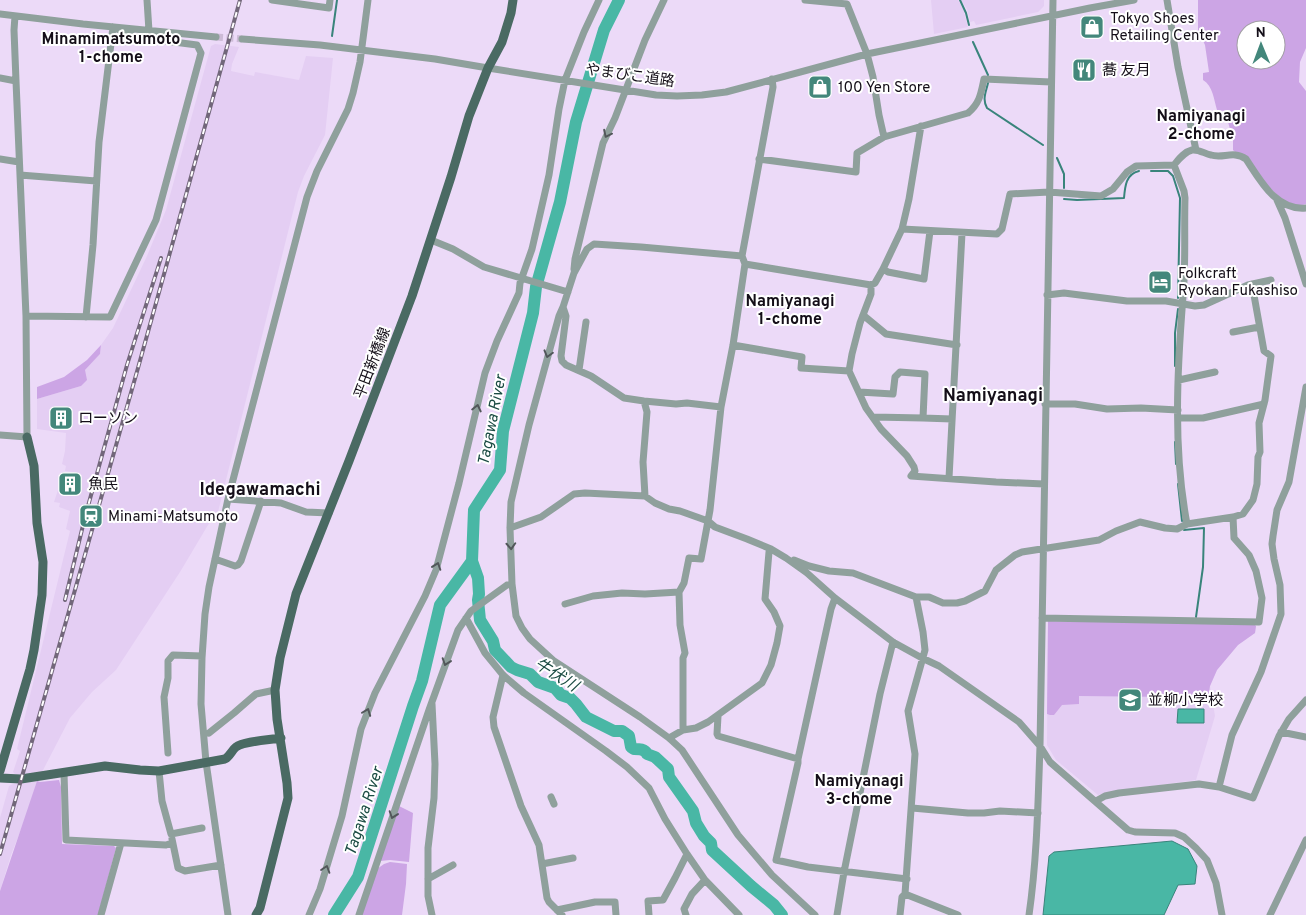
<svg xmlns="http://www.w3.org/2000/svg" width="1306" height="915" font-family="Overpass,'Noto Sans JP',sans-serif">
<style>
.built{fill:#e4cef3}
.green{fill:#cca5e5;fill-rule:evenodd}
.water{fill:#49b7a5;stroke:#39847b}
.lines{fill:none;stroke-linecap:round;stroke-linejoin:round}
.stream{stroke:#39847b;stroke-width:2}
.river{stroke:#49b7a5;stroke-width:12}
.minor-tunnel{stroke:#ccbbd6;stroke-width:7;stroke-dasharray:7 3.5;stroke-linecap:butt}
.minor{stroke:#8fa09c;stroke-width:7}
.major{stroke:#4a6a63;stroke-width:9}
.rail-casing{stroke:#72677a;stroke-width:4}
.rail{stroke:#fff;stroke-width:2;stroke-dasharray:5.5;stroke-linecap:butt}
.oneway{stroke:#52575a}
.labels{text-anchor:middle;stroke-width:4;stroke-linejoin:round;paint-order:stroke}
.poi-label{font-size:15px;fill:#140e18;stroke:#fff;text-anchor:start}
.street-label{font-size:15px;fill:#140e18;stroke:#fff}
.neighbourhood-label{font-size:16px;font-weight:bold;fill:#140e18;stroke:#fff}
.water-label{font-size:16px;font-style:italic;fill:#1c4c44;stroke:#fff}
.quarter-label{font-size:18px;font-weight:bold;fill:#140e18;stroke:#fff}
</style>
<rect width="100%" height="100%" fill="#ecdaf8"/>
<path class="built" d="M931,0H958L963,8L968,27L934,34Z
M961,0H1044V6L1038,12L976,25L974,21L970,22L967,9Z
M215,44L239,47L232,64L231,71L254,76L255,72L299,80L306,56L333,58L325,135L304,176L298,192L218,512L208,525L180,572L116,670L92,692L70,718L41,774L16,775L13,772L20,751L17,749L70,531L66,529L70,511L59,507L60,503L54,502L58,490L77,496L79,473L65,471L66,466L62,464L65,451L66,433L37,429V399L81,386L85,370L100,354L101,345L113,328L147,256L166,210L211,46Z
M1048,621L1256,626L1255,633L1238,645L1217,670L1210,686L1215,716L1196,780L1116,791L1098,795L1056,760L1047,745Z
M37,781L27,814L11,855L0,891V818L9,786L13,784Z"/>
<path class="green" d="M1198,0H1306V48L1300,62L1299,82L1306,91V204L1300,206L1284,201L1273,191L1265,183L1249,158L1240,153L1235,152L1233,150V140L1225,111L1217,110C1214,100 1213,86 1203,80V73L1209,72L1205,45L1198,30ZM1246,30H1276V60H1246Z
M101,345L100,354L85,370L87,380L81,386L37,399V387L64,377L87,360Z
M1048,621L1254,624L1256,626L1255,633L1238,645L1217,670L1210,686L1207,704H1172V697L1079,696V704L1062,705L1054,715H1050L1047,714Z
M59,780L61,787L62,844L114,846L116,848L98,915H0V891L37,781L40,782Z
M399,806L413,813L409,862L390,860L380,861Z
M390,862L407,864L406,884L402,915H362L377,869L384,864Z"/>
<path class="water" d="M1178,709H1204V723H1177Z
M1172,841L1188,849L1197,866L1195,884L1178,885L1164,915H1043L1049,856L1054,852Z"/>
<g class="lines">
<path class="stream" d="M960,0L966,13L969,25
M332,36L337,0
M973,42L988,75
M988,83C986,92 982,99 987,108L1043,145
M1057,158L1064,174V188
M1151,171H1168L1173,176L1180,198L1178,298
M1064,199L1077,200L1124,198C1125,186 1126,174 1139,171
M1175,366V333L1178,309
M1175,442L1176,464
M1178,484L1182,521
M1184,530L1204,528L1203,567L1196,617"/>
<path class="river" d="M472,561L478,578L479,594L478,600L480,620L493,641L495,650L511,667L517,670L530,674L538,682L555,688L561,695L570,698L576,704L586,717L614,731H622L629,736L631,747L634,749C639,749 645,749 647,754L655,757L668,769L669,777L693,811L696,823L704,836L711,843L712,850L751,886L774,905L782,915
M334,915L358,877L413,706L422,681L440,605L472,561L474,510L500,470L503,431L533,313L536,287L560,202L576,122L604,30L619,0"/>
<path class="minor-tunnel" d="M216,37L242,39"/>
<path class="minor" d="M147,0L149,31
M272,0L329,8L330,0
M805,0L847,4L867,54L873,77L879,115L884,137
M1167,0L1178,67L1196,150
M0,14L83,24L216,37
M242,39L320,45L435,59L488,68L656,95L677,96L702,95L726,92L867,54L1090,8L1134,0
M0,78L16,81
M0,159L19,162
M759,159L856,172L857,153L884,137L968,113C980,103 981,93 984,79L1051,82
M1174,165L1184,191L1185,198C1184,231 1186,264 1183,297C1177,372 1173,450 1187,524
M20,175L96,181
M1277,200L1285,218L1306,284
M902,229L997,234L1002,229L1010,194L1049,192L1101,196L1113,189L1127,172L1136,166L1174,165C1179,159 1184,152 1192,150C1199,149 1205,154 1211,155C1223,159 1233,150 1246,159C1260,180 1276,211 1306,208
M431,240L453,249L484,267L568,292
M745,264L871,285L875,283L883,269L902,229L909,199L921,126
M574,269L575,259L603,143L615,118L645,40L664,0
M883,269L888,272L924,279L930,231
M871,285V294L860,323L852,354L849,371L866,408L881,429L907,456L914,467L915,471L911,476L996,482L1044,484
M1047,295L1064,293L1127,301H1166L1195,306L1204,305L1248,285L1271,280
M563,307L559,316L529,425L511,502L510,528L512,584L516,616L522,628L530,639L554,661L640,717L669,738L682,750L738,835L772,875L815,915
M863,315L886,334L957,345
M26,316L110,317L156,220L201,53L197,45L135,37L113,27L99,142L93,245L86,317
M1233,332L1259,327
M733,345L802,357L801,368L849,371
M579,370L586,322
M1179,380L1215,372
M859,392L893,394L895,377L900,372L925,374L923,418L952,419
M644,401L647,412L643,462L645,496
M1045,404H1075L1107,409L1141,408L1178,410
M721,407L687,403L676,404L644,401L624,398L591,376L566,365L562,361L561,356L566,316L563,307L574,273L587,249L594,244L641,247L742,256
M873,417L923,418
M1178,418H1203L1264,404
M0,435L27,437L26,316L16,81L14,30L15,16
M949,478L962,233
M228,499L281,503L306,512L329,513
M510,528L541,517L574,494L585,493L645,496L655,503L669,509L680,511L708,521L715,527L747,539L771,549L786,558L807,573L835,598L893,642L922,658L939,666L1019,722L1040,746L1050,762L1128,830L1135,832L1175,833L1184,837L1196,848L1207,860L1216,883L1222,915
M215,559L235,566L238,565L241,561L261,501
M794,560L809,566L829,571L853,573L916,597
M835,598L831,609L798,759V763L776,860L808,867L907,879
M565,604L593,596L622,593L645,594L679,592
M466,618L485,653L503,675L524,693L606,751L627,767L649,788L665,819L687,854L705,880L739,915
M1042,618L1259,622L1262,598L1256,571L1249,555L1234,538L1233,517
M503,675L493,717L494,727L521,806L539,845L547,898L549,902L562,915
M718,716L717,734L718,736L798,759
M683,730V658L685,653L680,625L679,592L684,583L689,558L701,559L710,510L721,407L733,345L745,264L742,256L773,87L772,79
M1281,732L1306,737
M209,733L234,713L256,694L275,690
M669,738L683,730L696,728L708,722L762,683L771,665L777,643L780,626L774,612L765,599L769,552L771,549
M168,753L164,697L168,678V661L173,655L202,656
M159,771L162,801L171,834L202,828
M64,773L66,840L166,845L172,843
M1219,787L1232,735L1261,672L1281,614L1280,585L1274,559L1272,544L1273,536L1277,510L1289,482L1306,387
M551,797L554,804
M1096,801L1105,796L1119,793L1199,784L1219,787L1253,798L1279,736L1289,719L1306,700
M912,808L968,813H984L1000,811L1038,813
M172,839L178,868L185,871L221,865
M542,864L573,858
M428,879L453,865
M905,894L958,915
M557,910L595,902H615L616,915
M101,915L121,843
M228,915L206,762L201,704L202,658L205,614L209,587L228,499L307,197L317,171L348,109L353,93L360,62L368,0
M309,915L320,889L342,816L361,729L375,693L425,596L436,570L459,483L485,373L497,341L519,293L520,283L532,249L549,175L559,109L565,80L584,32L599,0
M359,915L429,710L458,630L471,611L507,585L512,584
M432,915L428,896V848L434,798L435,764L432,704
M649,915L648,901L663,900L675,878L687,854
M686,915L684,909L692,894L705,880
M837,915L844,872L880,694L893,642
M900,915L902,897L905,894L915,754L908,711L925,650L923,632L916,597H929L943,603H957L965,601L985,591L996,570L1015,555L1022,552L1099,540L1116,531L1140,522L1165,528L1177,529L1187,524L1233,517L1243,514L1253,500L1257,484L1258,457L1260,452L1259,423L1265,400L1271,356L1264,351L1252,284
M1029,915C1037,859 1038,803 1040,746L1053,0
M1270,915L1306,840"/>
<path class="major" d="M0,771L30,669L34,650L42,595L43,562L37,523L34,466L27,437
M0,778L21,779L105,766L140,770L159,771L225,759C230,756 232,750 236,747C244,741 270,740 281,738
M256,915L260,908L288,798L287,783L277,719L275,690L280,658L296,594L349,461L412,296L451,177L469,116L488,68L502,42L511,13L513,0"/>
<g class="rail-casing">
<path id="rail" d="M65,600L85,517L127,365L161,258
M0,854L138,368L240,0"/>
</g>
<use href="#rail" class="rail"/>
</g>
<defs><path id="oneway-chevron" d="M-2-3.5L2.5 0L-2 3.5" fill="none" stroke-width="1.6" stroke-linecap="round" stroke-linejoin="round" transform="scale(1.25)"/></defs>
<g class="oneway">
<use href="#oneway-chevron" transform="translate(607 134) rotate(116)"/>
<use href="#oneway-chevron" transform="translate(548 354) rotate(106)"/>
<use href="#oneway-chevron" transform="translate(477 408) rotate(-77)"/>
<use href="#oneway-chevron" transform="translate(511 546) rotate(87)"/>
<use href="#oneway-chevron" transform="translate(437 566) rotate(-71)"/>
<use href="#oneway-chevron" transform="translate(446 662) rotate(109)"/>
<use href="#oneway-chevron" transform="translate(367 712) rotate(-69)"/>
<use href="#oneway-chevron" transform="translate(393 815) rotate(109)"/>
<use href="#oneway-chevron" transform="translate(326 869) rotate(-72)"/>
</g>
<defs>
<g id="shop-square" transform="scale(1.25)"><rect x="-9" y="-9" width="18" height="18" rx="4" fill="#43877b" stroke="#fff"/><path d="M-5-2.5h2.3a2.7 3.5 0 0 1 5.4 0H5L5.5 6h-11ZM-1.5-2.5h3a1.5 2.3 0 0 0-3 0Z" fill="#fff"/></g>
<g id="restaurant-square" transform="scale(1.25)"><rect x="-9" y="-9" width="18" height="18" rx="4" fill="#43877b" stroke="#fff"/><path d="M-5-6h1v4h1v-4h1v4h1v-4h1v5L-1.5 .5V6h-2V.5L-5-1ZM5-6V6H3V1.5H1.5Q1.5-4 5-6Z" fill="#fff"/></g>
<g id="hotel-square" transform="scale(1.25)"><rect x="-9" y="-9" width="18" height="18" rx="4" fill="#43877b" stroke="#fff"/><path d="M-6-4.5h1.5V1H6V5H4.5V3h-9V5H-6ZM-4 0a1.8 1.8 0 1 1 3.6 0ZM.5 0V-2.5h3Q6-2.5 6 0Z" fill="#fff"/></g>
<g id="building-square" transform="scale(1.25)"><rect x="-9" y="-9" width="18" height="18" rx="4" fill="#43877b" stroke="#fff"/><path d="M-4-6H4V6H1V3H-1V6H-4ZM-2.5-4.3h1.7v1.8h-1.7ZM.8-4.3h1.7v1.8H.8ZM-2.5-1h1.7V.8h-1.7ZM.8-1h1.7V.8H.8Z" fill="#fff"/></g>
<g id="station-square" transform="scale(1.25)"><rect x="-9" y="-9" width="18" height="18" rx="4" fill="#43877b" stroke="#fff"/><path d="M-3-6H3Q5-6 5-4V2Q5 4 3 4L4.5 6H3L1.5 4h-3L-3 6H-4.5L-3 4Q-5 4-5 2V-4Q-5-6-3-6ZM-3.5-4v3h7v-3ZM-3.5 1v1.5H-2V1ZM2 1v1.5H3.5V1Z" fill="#fff"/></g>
<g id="school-square" transform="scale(1.25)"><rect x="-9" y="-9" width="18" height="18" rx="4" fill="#43877b" stroke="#fff"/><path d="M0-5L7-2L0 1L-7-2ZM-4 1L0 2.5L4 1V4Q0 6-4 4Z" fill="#fff"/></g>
</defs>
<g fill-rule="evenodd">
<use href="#shop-square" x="1092" y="27"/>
<use href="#restaurant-square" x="1084" y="70"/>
<use href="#shop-square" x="820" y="87"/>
<use href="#hotel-square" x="1160" y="282"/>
<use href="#building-square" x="61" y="418"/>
<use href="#building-square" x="70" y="484"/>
<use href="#station-square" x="91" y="516"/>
<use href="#school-square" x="1130" y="700"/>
</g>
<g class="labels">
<g class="poi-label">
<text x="1110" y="23">Tokyo Shoes<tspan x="1110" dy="17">Retailing Center</tspan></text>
<text x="1102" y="75">蕎 友月</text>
<text x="838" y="92">100 Yen Store</text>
<text x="1178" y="278">Folkcraft<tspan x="1178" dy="17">Ryokan Fukashiso</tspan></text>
<text x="78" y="423">ローソン</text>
<text x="88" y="489">魚民</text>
<text x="108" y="521">Minami-Matsumoto</text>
<text x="1148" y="705">並柳小学校</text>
</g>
<g class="street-label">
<text transform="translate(630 75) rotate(8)" y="5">やまびこ道路</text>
<text transform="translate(372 363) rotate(-69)" y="5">平田新橋線</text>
</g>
<g class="neighbourhood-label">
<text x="111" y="44">Minamimatsumoto<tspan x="111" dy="18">1-chome</tspan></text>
<text x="1201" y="121">Namiyanagi<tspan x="1201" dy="18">2-chome</tspan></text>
<text x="790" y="306">Namiyanagi<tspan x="790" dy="18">1-chome</tspan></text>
<text x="859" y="786">Namiyanagi<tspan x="859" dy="18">3-chome</tspan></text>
</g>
<g class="water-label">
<text transform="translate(491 420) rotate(-79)" y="6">Tagawa River</text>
<text transform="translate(557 674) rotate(32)" y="6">牛伏川</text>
<text transform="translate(363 811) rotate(-72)" y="6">Tagawa River</text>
</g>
<g class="quarter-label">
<text x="993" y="401">Namiyanagi</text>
<text x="260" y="495">Idegawamachi</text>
</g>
</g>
<g transform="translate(1261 45) rotate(359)"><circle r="24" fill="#ffffff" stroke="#a19fa3"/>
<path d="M0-4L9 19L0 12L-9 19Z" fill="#43877b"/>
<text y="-8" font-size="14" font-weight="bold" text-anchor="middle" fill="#140e18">N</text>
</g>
</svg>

What to produce: Determine how many lines of the data above contain the string "rule", and answer with the number only.

Solution for this task: 2